The idea of DTE is part of what Joselit cites from the book by the forward to a book by Sidney Offit, "Nine Lives: Favorite Profiles of Famous People from the Annals of Moment Magazine." [Help us please - we cannot find any record of this book.]
Here are some of her observations about the phrase.
[Offit...] wonders how it is possible for so many contemporary artists, performers and cultural personalities from Tony Kushner and Jon Stewart to Bob Dylan and Brian Epstein to hail from a Jewish background. But where his predecessors looked to lineage, Offit does them one better. His canny explanation: "displaced Talmudic energy."
Is he actually suggesting that the "famous people" who figure here had at one point in their lives taken up the study of the Talmud and, having subsequently abandoned that pursuit for the stage, found that their engagement with the ancient text continued to influence their way of being? At first blush, readers might be forgiven for thinking that's what Mr. Offit means. After all, he does go so far as to call Jon Stewart a "modern Talmudist."
But I don't think that's really what he has in mind. Rather, by his lights, "Talmudic energy" -- displaced or intact -- has little to do with the actual study of the ancient text as much as it does with a particular sensibility, one sustained by the spirit of inquiry, an appetite for questioning and a penchant for detail.
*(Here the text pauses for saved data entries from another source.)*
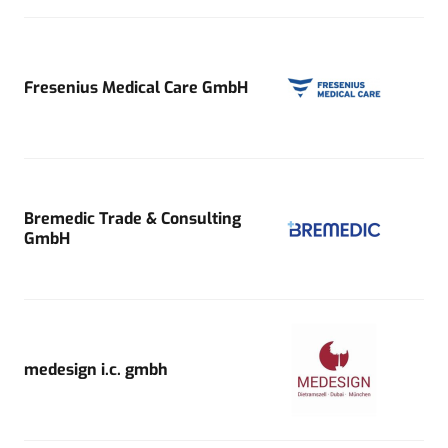
Fresenius Medical Care GmbH
Bremedic Trade & Consulting
GmbH
medesign i.c. gmbh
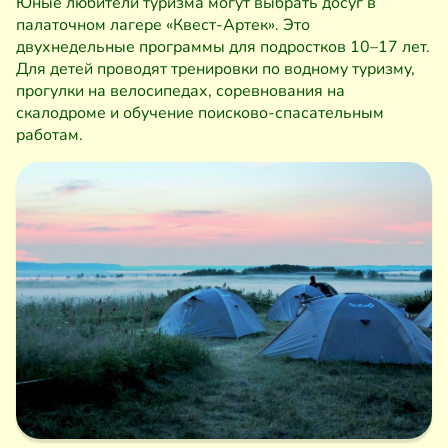
Юные любители туризма могут выбрать досуг в
палаточном лагере «Квест-Артек». Это
двухнедельные программы для подростков 10–17 лет.
Для детей проводят тренировки по водному туризму,
прогулки на велосипедах, соревнования на
скалодроме и обучение поисково-спасательным
работам.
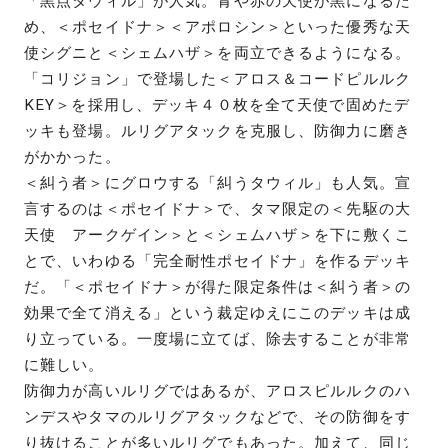
「黒点タウィル」が人気。青や赤の天使が黒になるた
め、＜ポセイドナ＞＜アポロシン＞といった優秀な天
使シグニと＜シェムハザ＞を両立できるようになる。
「コリジョン」で登場した＜アロス＆コードピルルク
KEY＞を採用し、デッキ４０枚を全て天使で固めたデ
ッキも登場。ルリグアタックを克服し、防御力に磨き
がかかった。
＜糾う者＞にグロウする「糾うタウィル」も人気。宣
言するのは＜ポセイドナ＞で、タマ限定の＜先駆の大
天使 アークゲイン＞と＜シェムハザ＞を下に敷くこ
とで、いわゆる「完全耐性ポセイドナ」を作るデッキ
だ。「＜ポセイドナ＞が得た限定条件は＜糾う者＞の
効果で全て消える」という裁定ゆえにこのデッキは成
り立っている。一度場に立てば、除去することが非常
に難しい。
防御力が高いルリグではあるが、アロスピルルクのハ
ンデスやタマのルリグアタックなどで、その防御をす
り抜けることが多いルリグでもあった。加えて、同じ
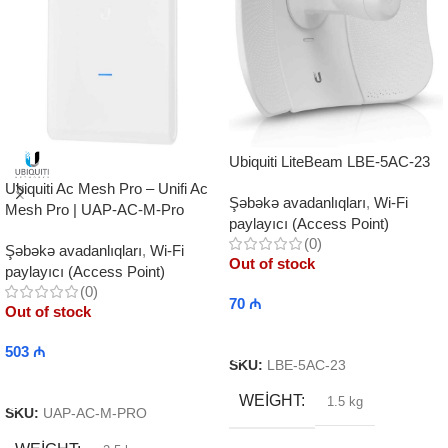
Ubiquiti LiteBeam LBE-5AC-23
Ubiquiti Ac Mesh Pro – Unifi Ac
Şəbəkə avadanlıqları
,
Wi-Fi
Mesh Pro | UAP-AC-M-Pro
paylayıcı (Access Point)
(0)
Şəbəkə avadanlıqları
,
Wi-Fi
Out of stock
paylayıcı (Access Point)
(0)
70
₼
Out of stock
Read More
503
₼
SKU:
LBE-5AC-23
Read More
WEIGHT
1.5 kg
SKU:
UAP-AC-M-PRO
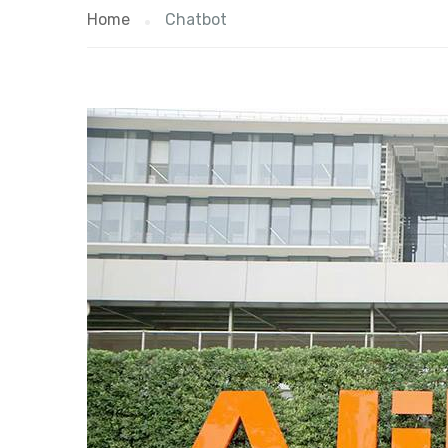
Home
Chatbot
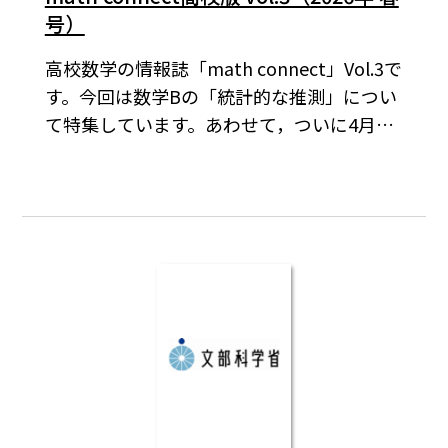
号）
高校数学の情報誌「math connect」Vol.3で
す。今回は数学Bの「統計的な推測」につい
て特集しています。あわせて，ついに4月よ
りサービス開始されましたプリント作成ツ
ール「Q.Bank」の使い方も紹介していま
す。また，教科書編集委員会代表の志甫淳先
生のインタビューや，長崎大学の中川幸久
先生のインタビューも掲載しています。 巻
頭インタビュー：編集委員会代表インタビ
ュー 「数学の自由を楽しむ」 教科書編
集委員会代表 志甫 淳 インタビュー
「『受験生へのメッセージ』としての入試
問題」 長崎大学 中川 幸久 プリント作成
ツール つかってみよう！ Q.Bank 特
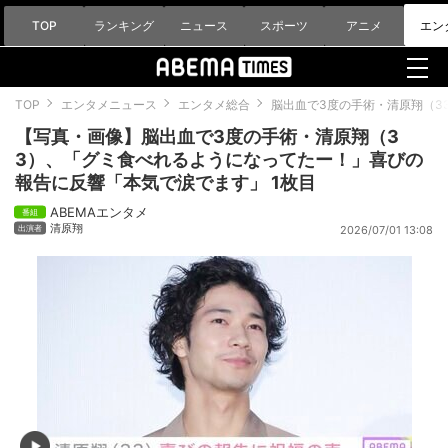
TOP
ランキング
ニュース
スポーツ
アニメ
エン
TOP
エンタメニュース
エンタメ総合
脳出血で3度の手術・清原翔（3
【写真・画像】脳出血で3度の手術・清原翔（3
3）、「グミ食べれるようになってたー！」喜びの
報告に反響「本気で涙でます」 1枚目
ABEMAエンタメ
清原翔
2026/07/01 13:08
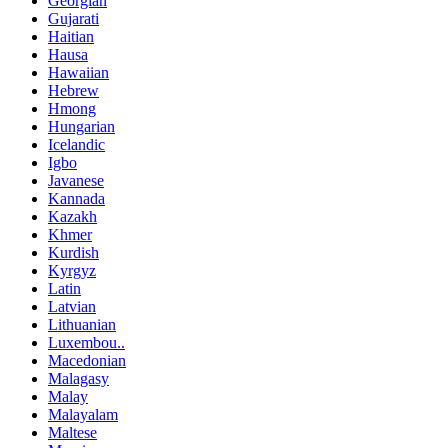
Georgian
Gujarati
Haitian
Hausa
Hawaiian
Hebrew
Hmong
Hungarian
Icelandic
Igbo
Javanese
Kannada
Kazakh
Khmer
Kurdish
Kyrgyz
Latin
Latvian
Lithuanian
Luxembou..
Macedonian
Malagasy
Malay
Malayalam
Maltese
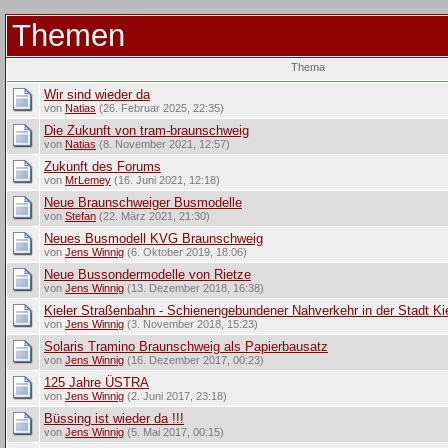
Themen
Thema
Wir sind wieder da
von
Natias
(26. Februar 2025, 22:35)
Die Zukunft von tram-braunschweig
von
Natias
(8. November 2021, 12:57)
Zukunft des Forums
von
MrLemey
(16. Juni 2021, 12:18)
Neue Braunschweiger Busmodelle
von
Stefan
(22. März 2021, 21:30)
Neues Busmodell KVG Braunschweig
von
Jens Winnig
(6. Oktober 2019, 18:06)
Neue Bussondermodelle von Rietze
von
Jens Winnig
(13. Dezember 2018, 16:38)
Kieler Straßenbahn - Schienengebundener Nahverkehr in der Stadt Ki
von
Jens Winnig
(3. November 2018, 15:23)
Solaris Tramino Braunschweig als Papierbausatz
von
Jens Winnig
(16. Dezember 2017, 00:23)
125 Jahre ÜSTRA
von
Jens Winnig
(2. Juni 2017, 23:18)
Büssing ist wieder da !!!
von
Jens Winnig
(5. Mai 2017, 00:15)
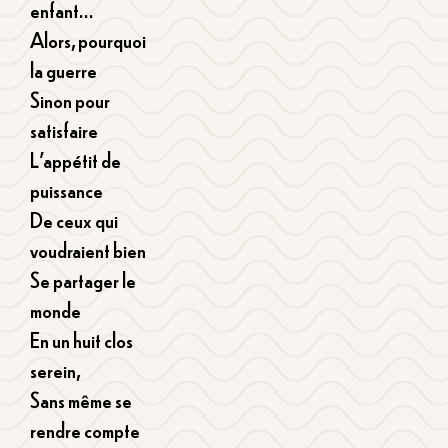
enfant…
Alors, pourquoi
la guerre
Sinon pour
satisfaire
L’appétit de
puissance
De ceux qui
voudraient bien
Se partager le
monde
En un huit clos
serein,
Sans même se
rendre compte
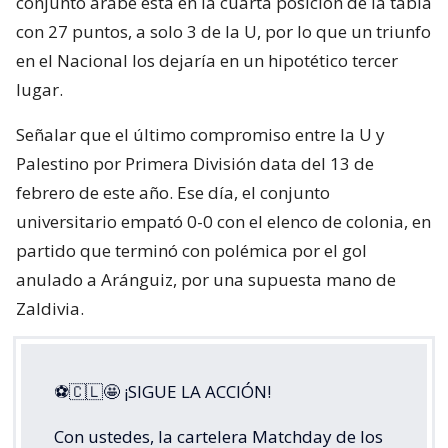
conjunto árabe está en la cuarta posición de la tabla
con 27 puntos, a solo 3 de la U, por lo que un triunfo
en el Nacional los dejaría en un hipotético tercer
lugar.
Señalar que el último compromiso entre la U y
Palestino por Primera División data del 13 de
febrero de este año. Ese día, el conjunto
universitario empató 0-0 con el elenco de colonia, en
partido que terminó con polémica por el gol
anulado a Aránguiz, por una supuesta mano de
Zaldivia.
⚽🇨🇱🤩 ¡SIGUE LA ACCIÓN!
Con ustedes, la cartelera Matchday de los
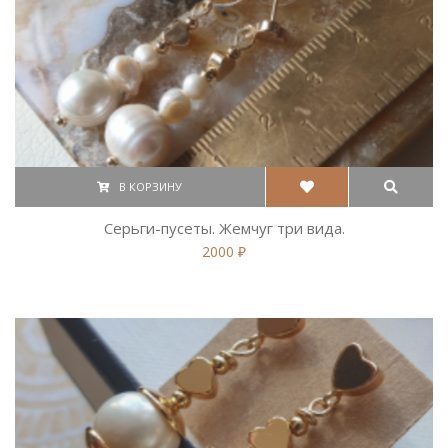
В КОРЗИНУ
Серьги-пусеты. Жемчуг три вида.
2000 ₽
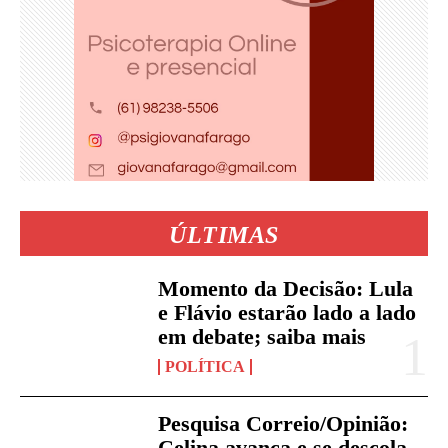
ÚLTIMAS
Momento da Decisão: Lula
e Flávio estarão lado a lado
em debate; saiba mais
POLÍTICA
Pesquisa Correio/Opinião:
Celina avança e se descola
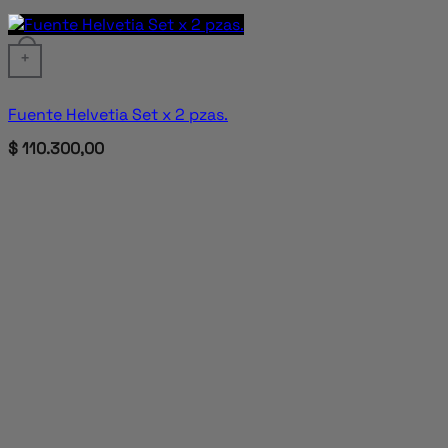
+
Fuente Helvetia Set x 2 pzas.
$
110.300,00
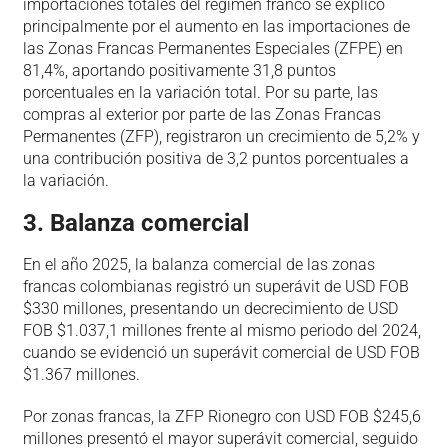
importaciones totales del régimen franco se explicó
principalmente por el aumento en las importaciones de
las Zonas Francas Permanentes Especiales (ZFPE) en
81,4%, aportando positivamente 31,8 puntos
porcentuales en la variación total. Por su parte, las
compras al exterior por parte de las Zonas Francas
Permanentes (ZFP), registraron un crecimiento de 5,2% y
una contribución positiva de 3,2 puntos porcentuales a
la variación.
3. Balanza comercial
En el año 2025, la balanza comercial de las zonas
francas colombianas registró un superávit de USD FOB
$330 millones, presentando un decrecimiento de USD
FOB $1.037,1 millones frente al mismo periodo del 2024,
cuando se evidenció un superávit comercial de USD FOB
$1.367 millones.
Por zonas francas, la ZFP Rionegro con USD FOB $245,6
millones presentó el mayor superávit comercial, seguido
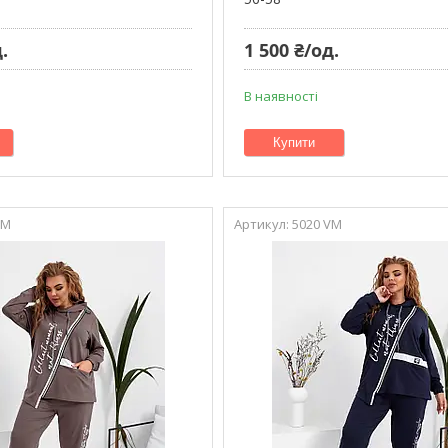
.
1 500 ₴/од.
В наявності
Купити
VM
5020 VM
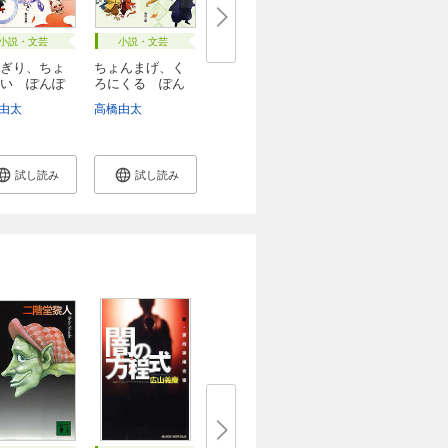
小説・文芸
小説・文芸
ぎり、ちょ
ちょんまげ、く
い ぽんぽ
ろにくる ぽん
ぽ...
由太
高橋由太
試し読み
試し読み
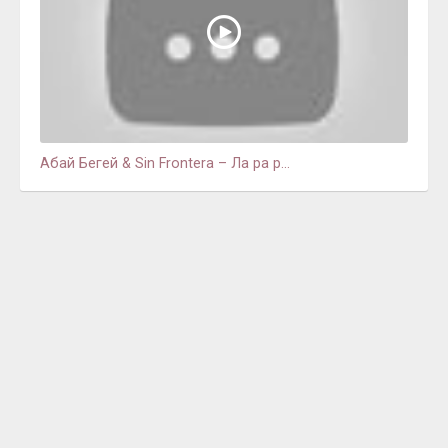
Абай Бегей & Sin Frоntera – Ла ра р...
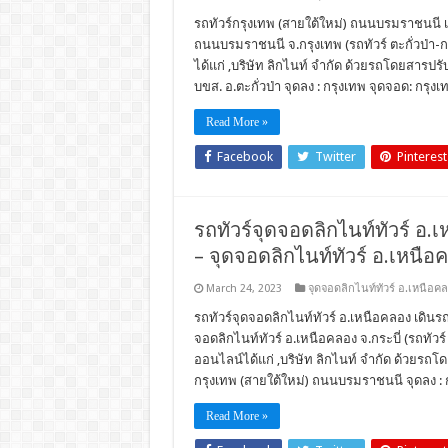
รถทัวร์กรุงเทพ (สายใต้ใหม่) ถนนบรมราชนนี เด
ถนนบรมราชนนี จ.กรุงเทพ (รถทัวร์ ตะกั่วป่า-กรุ
ได้แก่ ,บริษัท ลิกไนท์ จำกัด ด้วยรถโดยสารปรับอ
บขส. อ.ตะกั่วป่า จุดลง : กรุงเทพ จุดจอด: กร
Read More »
Facebook
Twitter
Pinterest
รถทัวร์จุดจอดลิกไนท์ทัวร์ อ.เ
– จุดจอดลิกไนท์ทัวร์ อ.เหนือ
March 24, 2023
จุดจอดลิกไนท์ทัวร์ อ.เหนือค
รถทัวร์จุดจอดลิกไนท์ทัวร์ อ.เหนือคลอง เดิน
จอดลิกไนท์ทัวร์ อ.เหนือคลอง จ.กระบี่ (รถทัวร์ 
ออนไลน์ได้แก่ ,บริษัท ลิกไนท์ จำกัด ด้วยรถโด
กรุงเทพ (สายใต้ใหม่) ถนนบรมราชนนี จุดลง : ก
Read More »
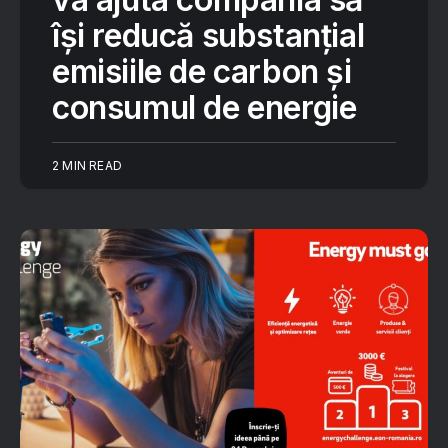
își reducă substanțial
emisiile de carbon și
consumul de energie
2 MIN READ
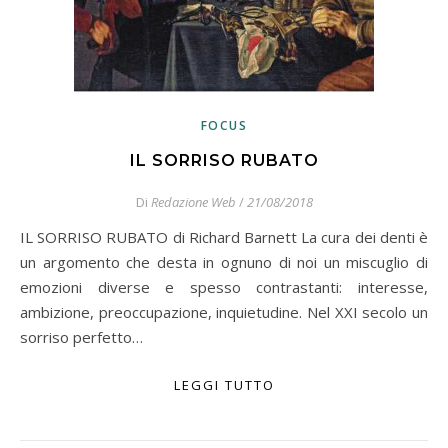
FOCUS
IL SORRISO RUBATO
Di
Redazione Web
/
21/08/2018
IL SORRISO RUBATO di Richard Barnett La cura dei denti è
un argomento che desta in ognuno di noi un miscuglio di
emozioni diverse e spesso contrastanti: interesse,
ambizione, preoccupazione, inquietudine. Nel XXI secolo un
sorriso perfetto…
LEGGI TUTTO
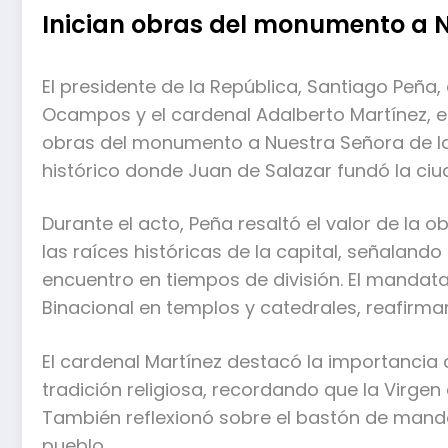
Inician obras del monumento a N
El presidente de la República, Santiago Peñ
Ocampos y el cardenal Adalberto Martínez, enc
obras del monumento a Nuestra Señora de la 
histórico donde Juan de Salazar fundó la ciu
Durante el acto, Peña resaltó el valor de la o
las raíces históricas de la capital, señaland
encuentro en tiempos de división. El mandat
Binacional en templos y catedrales, reafirmand
El cardenal Martínez destacó la importancia 
tradición religiosa, recordando que la Virgen
También reflexionó sobre el bastón de mando
pueblo.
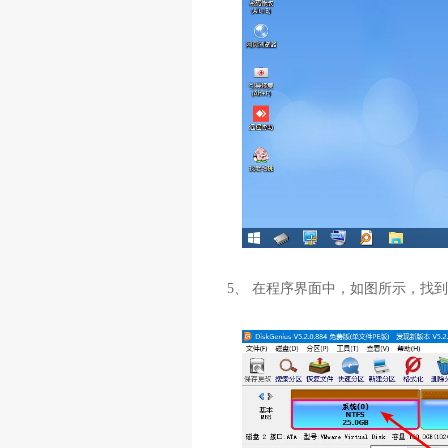
5、 在程序界面中，如图所示，找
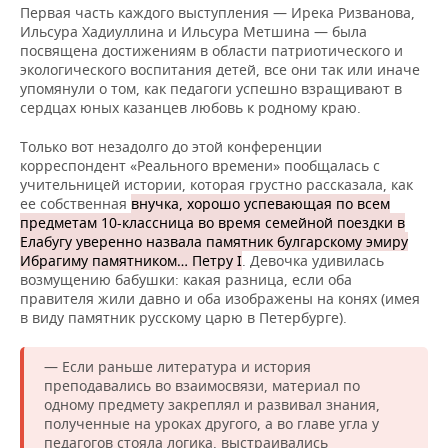
Первая часть каждого выступления — Ирека Ризванова,
Ильсура Хадиуллина и Ильсура Метшина — была
посвящена достижениям в области патриотического и
экологического воспитания детей, все они так или иначе
упомянули о том, как педагоги успешно взращивают в
сердцах юных казанцев любовь к родному краю.
Только вот незадолго до этой конференции
корреспондент «Реального времени» пообщалась с
учительницей истории, которая грустно рассказала, как
ее собственная
внучка, хорошо успевающая по всем
предметам 10-классница во время семейной поездки в
Елабугу уверенно назвала памятник булгарскому эмиру
Ибрагиму памятником… Петру I
. Девочка удивилась
возмущению бабушки: какая разница, если оба
правителя жили давно и оба изображены на конях (имея
в виду памятник русскому царю в Петербурге).
— Если раньше литература и история
преподавались во взаимосвязи, материал по
одному предмету закреплял и развивал знания,
полученные на уроках другого, а во главе угла у
педагогов стояла логика, выстраивались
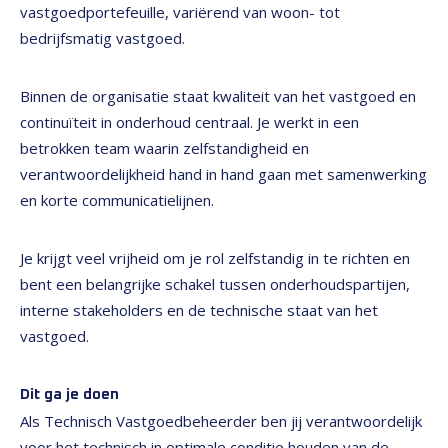
vastgoedportefeuille, variërend van woon- tot
bedrijfsmatig vastgoed.
Binnen de organisatie staat kwaliteit van het vastgoed en
continuïteit in onderhoud centraal. Je werkt in een
betrokken team waarin zelfstandigheid en
verantwoordelijkheid hand in hand gaan met samenwerking
en korte communicatielijnen.
Je krijgt veel vrijheid om je rol zelfstandig in te richten en
bent een belangrijke schakel tussen onderhoudspartijen,
interne stakeholders en de technische staat van het
vastgoed.
Dit ga je doen
Als Technisch Vastgoedbeheerder ben jij verantwoordelijk
voor het technisch in optimale conditie houden van de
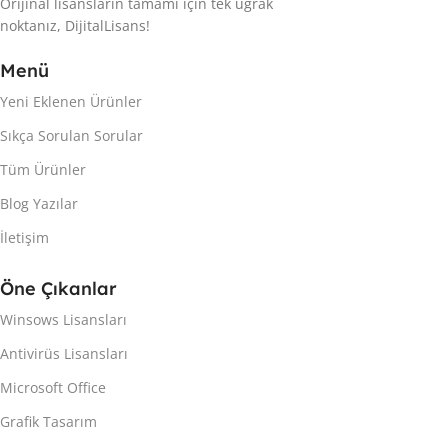
Orijinal lisansların tamamı için tek uğrak
noktanız, DijitalLisans!
Menü
Yeni Eklenen Ürünler
Sıkça Sorulan Sorular
Tüm Ürünler
Blog Yazılar
İletişim
Öne Çıkanlar
Winsows Lisansları
Antivirüs Lisansları
Microsoft Office
Grafik Tasarım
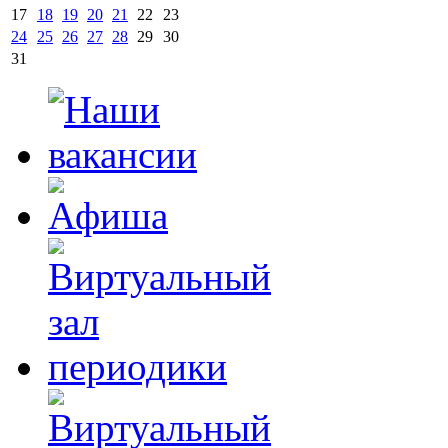
17
18
19
20
21
22
23
24
25
26
27
28
29
30
31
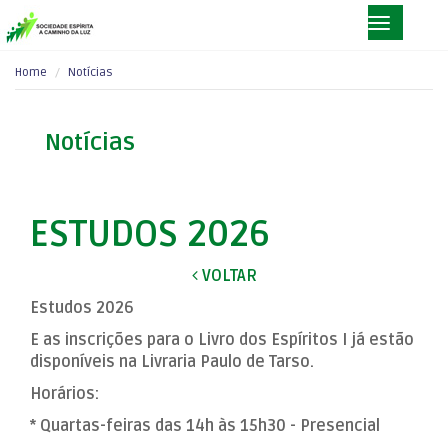
Home
Notícias
Notícias
ESTUDOS 2026
VOLTAR
Estudos 2026
E as inscrições para o Livro dos Espíritos I já estão
disponíveis na Livraria Paulo de Tarso.
Horários:
* Quartas-feiras das 14h às 15h30 - Presencial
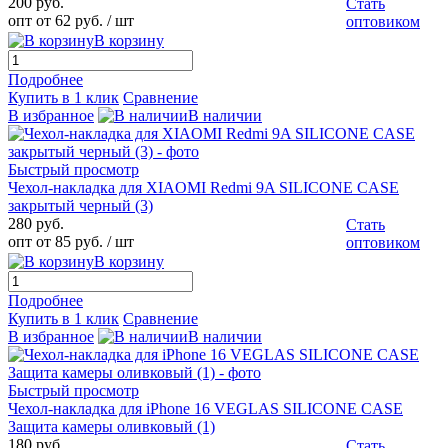
200 руб.
Стать
опт от 62 руб.
/ шт
оптовиком
В корзину
Подробнее
Купить в 1 клик
Сравнение
В избранное
В наличии
Быстрый просмотр
Чехол-накладка для XIAOMI Redmi 9A SILICONE CASE
закрытый черный (3)
280 руб.
Стать
опт от 85 руб.
/ шт
оптовиком
В корзину
Подробнее
Купить в 1 клик
Сравнение
В избранное
В наличии
Быстрый просмотр
Чехол-накладка для iPhone 16 VEGLAS SILICONE CASE
Защита камеры оливковый (1)
180 руб.
Стать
I don't doubt that the innovative and influential personalities profiled in this book possess these qualities - and in spades. But why call them examples of "displaced Talmudic energy"? Why, in fact, go all the way back to the Talmud? Might not contemporary readers be better served and more effectively enlightened by explanations that highlight economic forces, say, or the historic role of the Jews as latter-day brokers of both goods and ideas? And what about the galvanizing, generative effects of marginality on creativity?
Although essentialism has fallen from grace and out of favor in most contemporary circles, it continues to hang on within Jewish ones, pace Mr. Offit's "displaced Talmudic energy." I'm not sure why, but I suspect it's one way to keep celebrated Jews close at hand and within the fold.